• What is being asked: Repeat the records exactly, so that each line matches the original.

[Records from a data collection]
* * * * *

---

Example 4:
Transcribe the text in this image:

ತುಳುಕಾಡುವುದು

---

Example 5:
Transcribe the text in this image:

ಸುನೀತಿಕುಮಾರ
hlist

* * * * *

• Task output:
---

Example 4:
Transcribe the text in this image:

ತುಳುಕಾಡುವುದು

---

Example 5:
Transcribe the text in this image:

ಸುನೀತಿಕುಮಾರ
hlist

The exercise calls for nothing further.